** Opening Extract to read block **
Retaliation against cyber attacks would be lawful under international law, the attorney general said today in a speech warning ‘hostile actors’ against 'covert cyber intruders'. Jeremy Wright QC MP also set out a legal basis for the UK's 'National Offensive Cyber Programme' set up by the Ministry of Defence and GCHQ.  

Addressing an event at Chatham House, Wright said that as far back as 2015 a UN expert group - 'including not just the UK and the US but also Russia and China' - recognised that the UN Charter applies to cyberspace. This 'affirmed the relevance of a state’s inherent right to act in self-defence in response to a cyber operation meeting the threshold of an armed attack', he said. 

Jeremy Wright

Jeremy Wright QC MP

Examples of attacks meeting that threshold include interference with the operation of a nuclear reactor or to disable air traffic control systems with resulting loss of life, he said. 'Acts like the targeting of essential medical services are no less prohibited interventions ... when they are committed by cyber means.'

Wright set out three rules of the UN Charter governing cyber warfare, on top of customary international law: 

- Article 2(4), prohibiting the threat or use of force against the territorial independence or political integrity of any state.

- Article 2(7), prohibiting interventions in the domestic affairs of states. 'This prohibition means that any activity in cyberspace which reaches the level of such an intervention is unlawful.'

- Article 51, recognising that cyber operations resulting in, or presenting an imminent threat of, death and destruction on an equivalent scale to an armed attack give rise to an inherent right to take action in self-defence.

Wright denied that building a 'sovereign offensive cyber capability' destabilises or weaponises cyber space. There is an obligation on each state to ensure use and development are carried out in accordance with international law, he said.
** Closing Extract to read block **
** Opening Extracted data block **
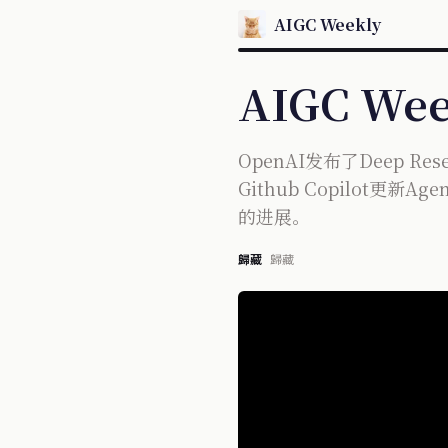
AIGC Weekly
AIGC Wee
OpenAI发布了Deep R
Github Copilot
的进展。
歸藏
歸藏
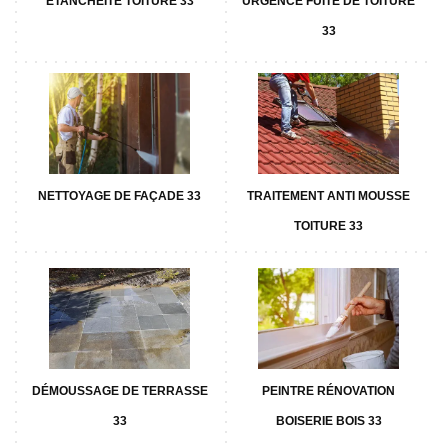
ETANCHÉITÉ TOITURE 33
URGENCE FUITE DE TOITURE
33
NETTOYAGE DE FAÇADE 33
TRAITEMENT ANTI MOUSSE
TOITURE 33
DÉMOUSSAGE DE TERRASSE
PEINTRE RÉNOVATION
33
BOISERIE BOIS 33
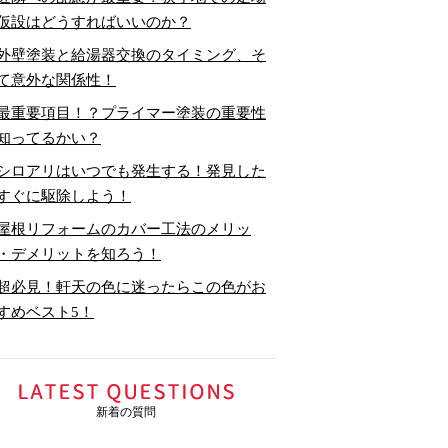
仮設はどうすればいいのか？
外壁塗装と給湯器交換のタイミング、そ
て意外な関係性！
最重要項目！？プライマー塗装の重要性
知ってるかい？
シロアリはいつでも発生する！発見した
すぐに駆除しよう！
屋根リフォームのカバー工法のメリッ
・デメリットを知ろう！
超必見！軒天の色に迷ったらこの色がお
すめベスト5！
新着の質問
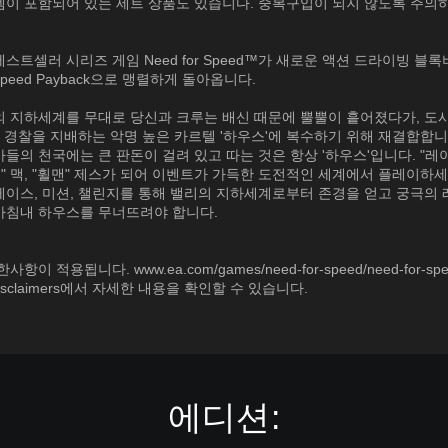
템이 포함되어 있는 세트 상품도 있습니다. 중복구입이 되지 않도록 주의
스트셀러 시리즈 게임 Need for Speed™가 새로운 액션 드라이빙 블
r Speed Payback으로 맹렬하게 돌아옵니다.
의 지하세계를 무대로 당신과 크루는 배신 때문에 뿔뿔이 흩어졌다가, 도
, 경찰을 지배하는 악명 높은 카르텔 '하우스'에 복수하기 위해 재결합합니
들의 천국에는 큰 판돈이 걸려 있고 따는 것은 항상 '하우스'입니다. "레
맨" 맥, "휠맨" 제스가 되어 이벤트가 가득한 도전적인 세계에서 플레이하세
레이스, 미션, 챌린지를 통해 밸리의 지하세계로부터 존경을 얻고 궁극의
마침내 하우스를 무너뜨려야 합니다.
항이 적용됩니다. www.ea.com/games/need-for-speed/need-for-spe
/disclaimers에서 자세한 내용을 확인할 수 있습니다.
에디션:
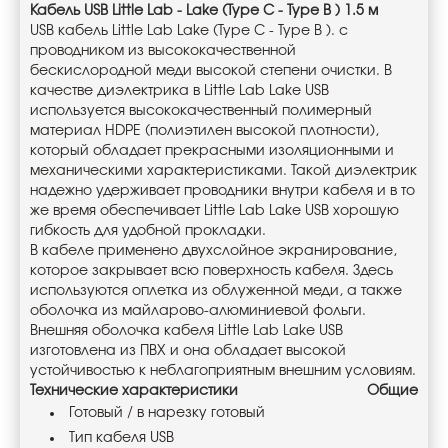
Кабель USB Little Lab - Lake (Type C - Type B ) 1.5 м
USB кабель Little Lab Lake (Type C - Type B ). с
проводником из высококачественной
бескислородной меди высокой степени очистки. В
качестве диэлектрика в Little Lab Lake USB
используется высококачественный полимерный
материал HDPE (полиэтилен высокой плотности),
который обладает прекрасными изоляционными и
механическими характеристиками. Такой диэлектрик
надежно удерживает проводники внутри кабеля и в то
же время обеспечивает Little Lab Lake USB хорошую
гибкость для удобной прокладки.
В кабеле применено двухслойное экранирование,
которое закрывает всю поверхность кабеля. Здесь
используются оплетка из облуженной меди, а также
оболочка из майларово-алюминиевой фольги.
Внешняя оболочка кабеля Little Lab Lake USB
изготовлена из ПВХ и она обладает высокой
устойчивостью к неблагоприятным внешним условиям.
Технические характеристики
Общие
Готовый / в нарезку готовый
Тип кабеля USB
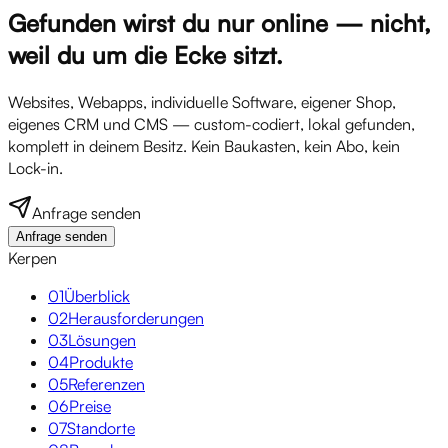
Gefunden wirst du nur online — nicht,
weil du um die Ecke sitzt.
Websites, Webapps, individuelle Software, eigener Shop,
eigenes CRM und CMS — custom-codiert, lokal gefunden,
komplett in deinem Besitz. Kein Baukasten, kein Abo, kein
Lock-in.
Anfrage senden
Anfrage senden
Kerpen
01
Überblick
02
Herausforderungen
03
Lösungen
04
Produkte
05
Referenzen
06
Preise
07
Standorte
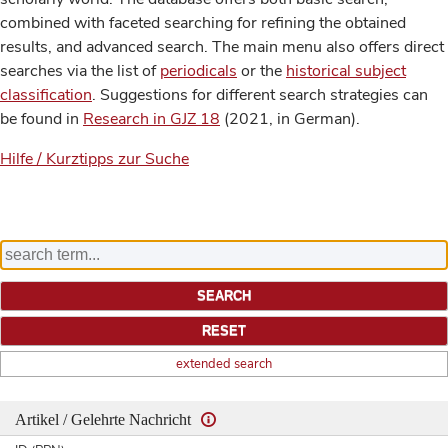
combined with faceted searching for refining the obtained
results, and advanced search. The main menu also offers direct
searches via the list of
periodicals
or the
historical subject
classification
. Suggestions for different search strategies can
be found in
Research in GJZ 18
(2021, in German).
Hilfe / Kurztipps zur Suche
extended search
Artikel / Gelehrte Nachricht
** Closing Extracted data block **
--- Tasks to carry out ---
- A) In the article on cyber retaliation, in what year did a UN expert group recognize that the UN Charter applies to cyberspace?
- B) Please say whether each statement agrees with the article on cyber retaliation, answering yes or no and quoting the deciding words: (i) Wright gave the speech at Chatham House. (ii) Article 2(7) prohibits the threat or use of force against any state. (iii) Wright said that building a sovereign offensive cyber capability weaponizes cyberspace.

--- Solutions in order ---
- A) 2015

- B)
(i) Yes: "Addressing an event at Chatham House"
(ii) No: "Article 2(7), prohibiting interventions in the domestic affairs of states."
(iii) No: "Wright denied that building a 'sovereign offensive cyber capability' destabilises or weaponises cyber space."